◆ **Texte source**
******************************

La ministre des Affaires étrangères irlandaise Helen McEntee a déclaré que l’Irlande devait se préparer à un éventuel vote sur la réunification de l’Irlande du Nord. Elle a appelé à se préparer à un possible référendum, comme on désigne le processus de décision sur la réunification.
Parallèlement, le Premier ministre britannique Andy Burnham insiste sur le fait que la question de la réunification « n’est pas à l’ordre du jour ». La question d’un tel vote est controversée tant au Royaume-Uni qu’en Irlande, qui sont les co‑garants de l’accord de paix des années 1990. Cet accord a largement mis fin aux violences intercommunautaires entre les unionistes britanniques et les nationalistes irlandais en Irlande du Nord.
Conditions de tenue du vote et opinion publique
Un vote ne peut être convoqué que par le secrétaire d’État britannique pour l’Irlande du Nord si « il semble probable » qu’une majorité de la population de la région soutienne la réunification. Cela est prévu par l’Accord du Vendredi Saint.
Le soutien à la réunification de l’Irlande en Irlande du Nord augmente, en particulier parmi les jeunes électeurs. Cependant, les derniers sondages indiquent qu’il n’y a pas encore de majorité claire en faveur de la réunification.
Le Premier ministre irlandais Mícheál Martín, qui dirige le Fianna Fáil — partenaire de coalition du Fine Gael — a récemment déclaré que les discussions sur l’unité « le rendent fou ». Selon lui, le soutien public à la tenue d’un tel vote reste insuffisant.
Le ministre des Affaires étrangères britannique Ed Miliband a déclaré aux journalistes à Wicklow, où il était présent en tant qu’invité à une réunion : « Nous soutenons fermement l’Accord du Vendredi Saint ». Il a refusé de commenter les déclarations de McEntee.

******************************

◆ **Données fournies**
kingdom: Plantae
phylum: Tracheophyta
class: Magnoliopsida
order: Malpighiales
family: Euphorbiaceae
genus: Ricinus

******************************

◆ **Activité**
D'après le texte source, qui peut convoquer un vote sur la réunification de l'Irlande ? Les enregistrements ne jouent aucun rôle ici.

◆ **Réponse**
Le secrétaire d'État britannique pour l'Irlande du Nord.